А бежал он от книги к книге, от печатного станка к печатному станку. И не будет ему роздыха, пока он жив. Его счастье в этом беге, в этой спешке, в этом его деле, в котором он закрутился, которым одержим. Был у его счастья печатника и день второй — виленский. Два года — 1522-й и 1525-й — как бы слились теперь для него в один день. Когда события отделяются от человека грудой лет, они сближаются во времени. И сегодня для Скорины будто не существует временного промежутка между «Малой подорожной книжкой» и «Апостолом». Но что — семь лет он только и ждал, чтобы в тюрьму сесть? Где же третий день его счастья печатника? Где?..
И снова в темени своей познаньской заулыбался в свой уже поседелый ус Франтишек Скорина: какой из него, однако, эллин-бегун? Ни ростом не вышел, ни статью, чтобы шагом широким путь свой мерить. Идет. Ступает. Приземистый, коренастый человек — странник неутомимый. Одиссей, тот на веслах шел, а у него — только собственные ноги. Давно уже истоптаны им поршни, вышитые материнской мереей; разбиты и сандалии, купленные в Падуе на скудные средства; изношены и аккуратные галоши, приобретенные в Праге; и слякотью обхлестанные сапоги, которыми тяжело стучал на таможне во Вроцлаве; и сапоги юфтевые — свои, полоцкие. Этими ногами, сейчас упершимися в сырой пол ею темницы, он пол-Европы перемерил, и он может сказать, что счастье — в дороге.
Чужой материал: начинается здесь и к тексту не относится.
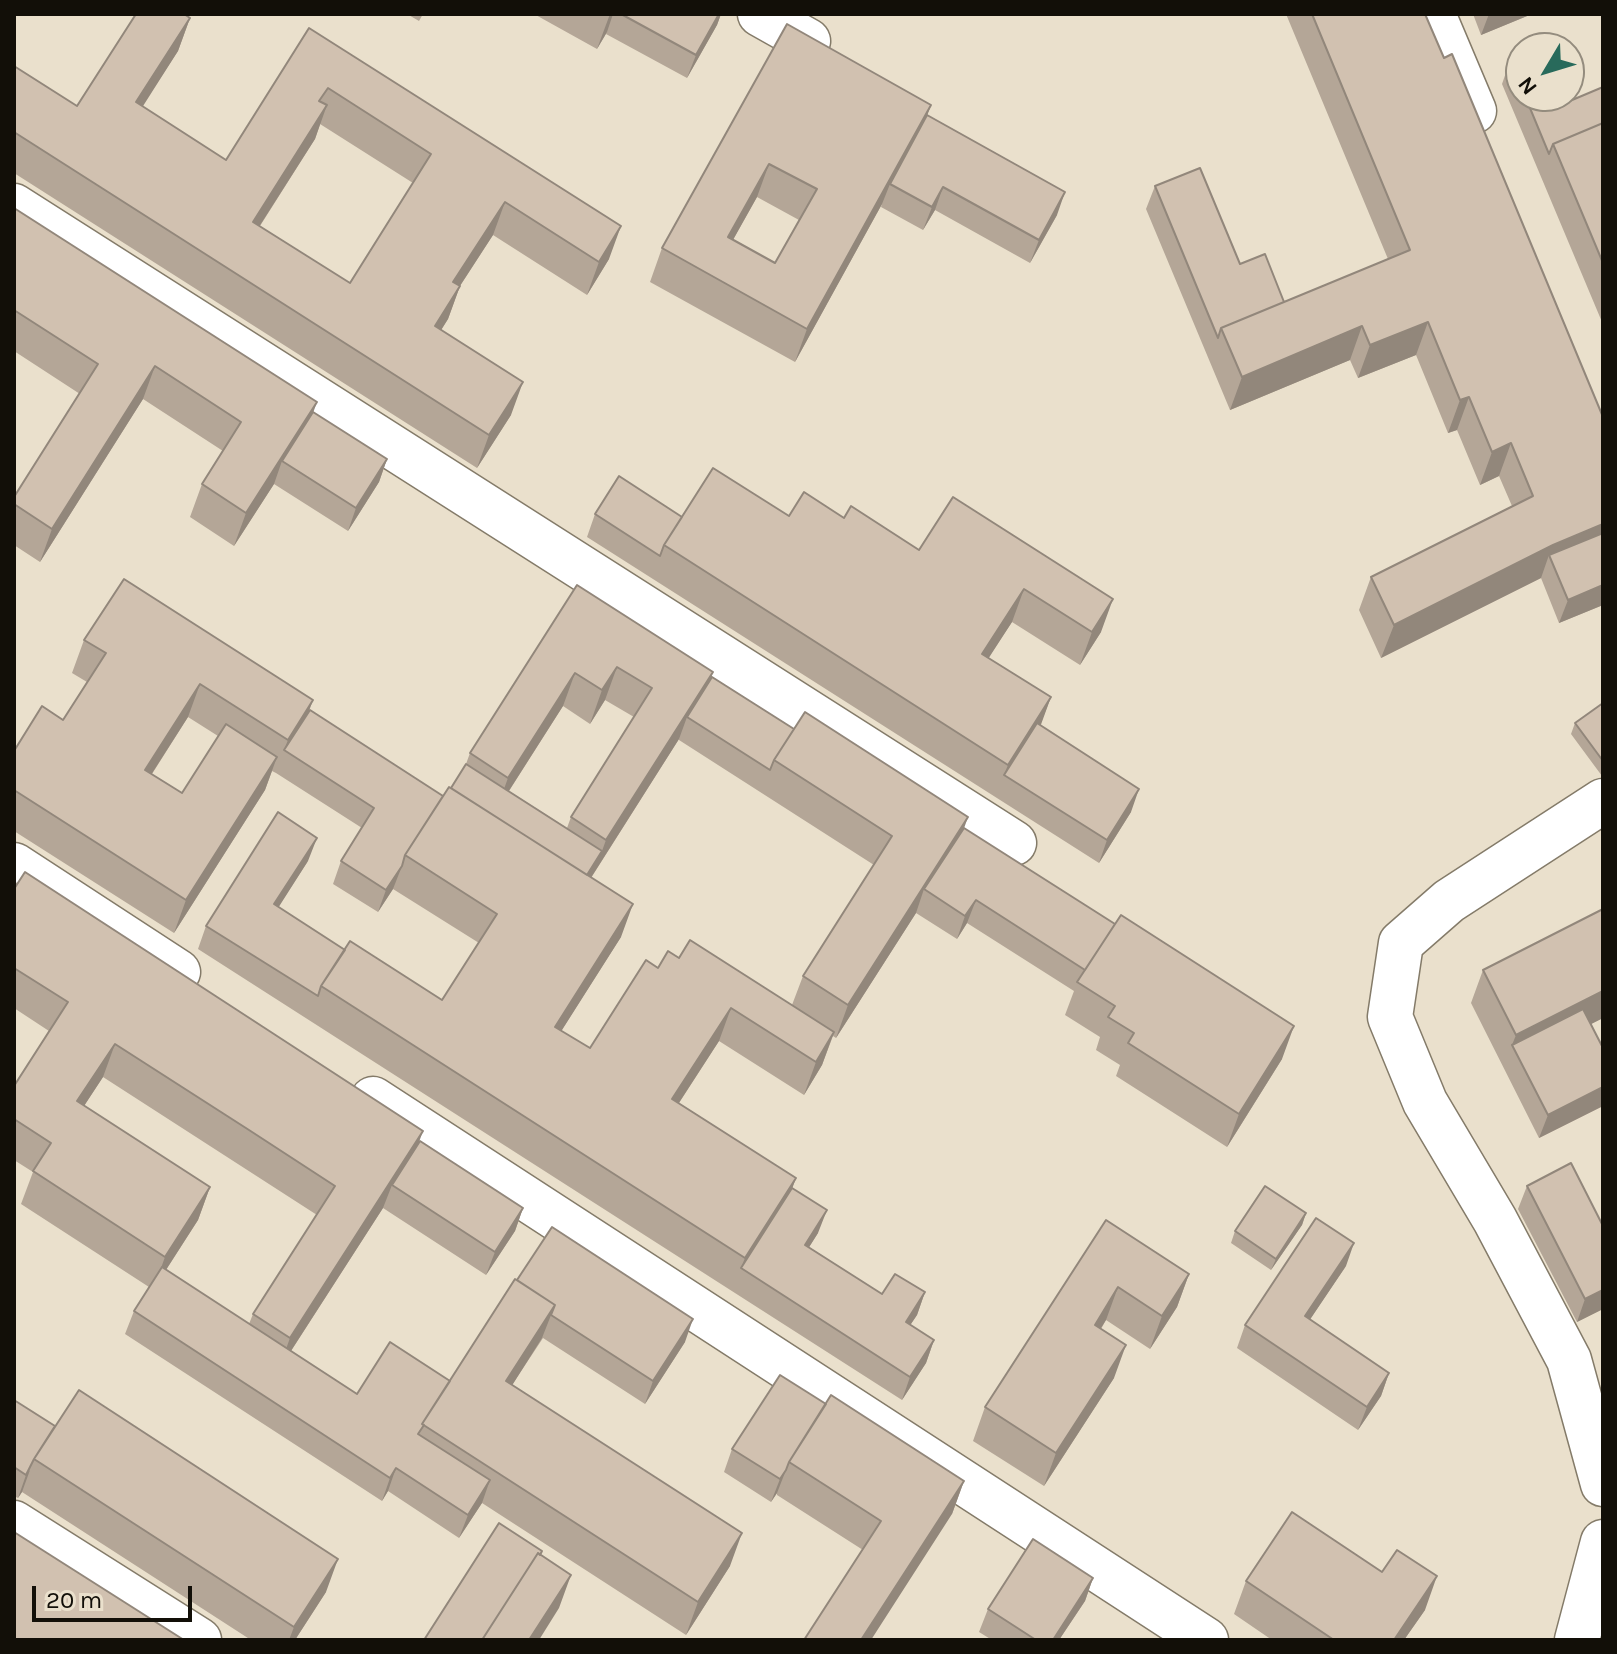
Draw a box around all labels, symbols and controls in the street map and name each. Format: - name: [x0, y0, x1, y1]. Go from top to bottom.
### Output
- north arrow: [1505, 32, 1585, 112]
- text: N: [1513, 71, 1543, 100]
- scale bar: [36, 1570, 196, 1620]
- text: 20 m: [46, 1586, 102, 1614]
Но лучше бы он себе ничего не говорил. Образ дороги вызывает в его воображении облик Маргариты. И ему уже не до рассуждений о счастье. Чувство вины перед Маргаритой вновь распирает ему грудь. И, как прежде, он снова казнит себя за свое приключение с Кёнигсбергом — за ту безрезультатную отлучку. Ведь Маргарита его стала таять на глазах, как воск, именно после пожара. Будь он во время пожара возле нее, может, и не испугалась бы так Маргарита, не впала бы от страха в беспамятство, когда на глазах обрушился дом ее матери, дом ее с Франтишеком судебной голгофы. Балки трещали, проваливаясь вниз, как огненные раскрыленные ласточки. И хоть Маргарита стояла поодаль, крепко прижимая к груди своей сосунка Франтишека, ей, однако, все время казалось, что, взрываясь раз за разом куполом искр, балки рушатся в огне и дыме не поодаль, а прямо на голову ей и несчастному ее сыночку.